Risotto is always a great meal for athletes due to the high carbohydrate content of the rice. This has an extra added carbohydrate bonus from the beetroot as well. It would make a supurb meal for the night before an event, being very low fat, and high carbohydrate. You may want to exclude the wine in the recipe, not to eliminate alcohol from the dish, as all the alcohol evaporates on cooking, but because you may be tempted to drink the rest of the bottle.


  1. Boil the beets till tender, approximately 30 minutes. Drain most of the juice from the pot, keeping about a cup.
  2. Chop the beets into small cubes
  3. In a separate pot cook the onion, garlic and fennel in the oil until translucent
  4. Add the Arborio rice and cook for a few minutes longer till rice is coated
  5. Add the wine and cook till evaporated
  6. Add half the stock, 1 ladel at a time, stirring regularly while cooking
  7. Add the diced beetroot and thyme to the pot, followed by the remaining stock and continue stirring
  8. Use the beetroot juice if the risotto gets a little dry and the rice is not done
  9. When the rice is soft but still slightly al-dente, turn the element off, add the parmesan and pepper and stir vigorously

Other options:
Serve sprinkled with walnuts, soft goats cheese and rocket leaves to spruce it up a little for a dinner party.

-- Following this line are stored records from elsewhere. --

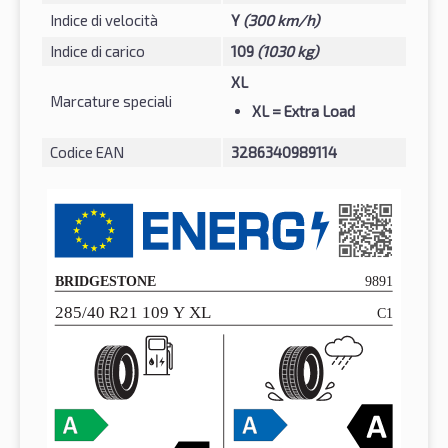
Indice di velocità
Y
(300 km/h)
Indice di carico
109
(1030 kg)
XL
Marcature speciali
XL
= Extra Load
Codice EAN
3286340989114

You can roast the beetroot wrapped in foil as opposed to boiling in step #1

you can use chicken stock instead of vegetable for a lightly different flavour

Pearl Barley Risotto with Lamb and Fetta

Key Features

  • packed with flavour
  • moderate to low fat
  • very high fibre
  • high carbohyddrate
  • high in iron

This dish was inspired by a meal I ordered at a local restuarant. There’s no doubt the original chef-made version was very high fat, but I have recreated it as a healthy alternative. It is a pesto flavoured risotto made with pearl barley instead of the traditional arborio rice. Pearl barley is a high fibre grain that needs to be cooked for longer than rice (due to the unrefined nature of it), and is often soaked overnight for quickest cooking. The feta cheese matches really well with the lamb in this dish, and the tomato just adds colour and a fresh cool flavour.


(Serves 3, or 2 hungry athletes)
  • 2 cups of pre-soaked pearl barley (~1 cup dry)
  • 400g boneless lean lamb (backstrap)
  • dash of oil
  • 1 onion, diced
  • 1/4 cup balsamic vinegar
  • 2 cups beef stock
  • 1 cup broccoli florets
  • 2 Tbs pesto
  • 50g feta cheese
  • freshly ground black pepper
  • 1 tomato roughly chopped into 2cm cubes

Barley has a slightly lower carbohydrate content per gram than other refined white rice due to the fiberous husk, however is comparable nutritionally to brown rice. You could also use brown rice as an alternative in this recipe.  The lamb makes this recipe high in iron and suitable for female athletes, or distance runners. The lamb should be low fat to reduce the amount of saturated fat, however pesto contains a lot of fat but the good type of oil, so if you are trying to reduce body fat, reduce or eliminate the amount of pesto, and replace with 1/2 bunch of fresh basil to boost the flavour.


  1. Soak barley overnight if possible, otherwise cooking time will be increased
  2. Fry the lamb in a non-stick fry pan until cooked and slightly pink in the centre (or as desired), leave to rest steps 3 & 4, then slice thinly while waiting in step 5
  3. Using a deep non-stick pot, fry onions on med-high heat with a dash of oil till soft
  4. Add pearl barley to the pot, then add the baslamic vinegar, stir till mostly evaporated
  5. Add 1 cup of stock and cook until mostly absorbed (~5 minutes)
  6. Add broccoli and second cup of stock and cook until mostly absorbed (~5 minutes)
  7. Add small amounts of water until barley is soft but still with a slight crunch
  8. Add the sliced lamb
  9. Turn off heat and stir in pesto, crumbled feta and pepper
  10. Serve and top with diced tomatoes.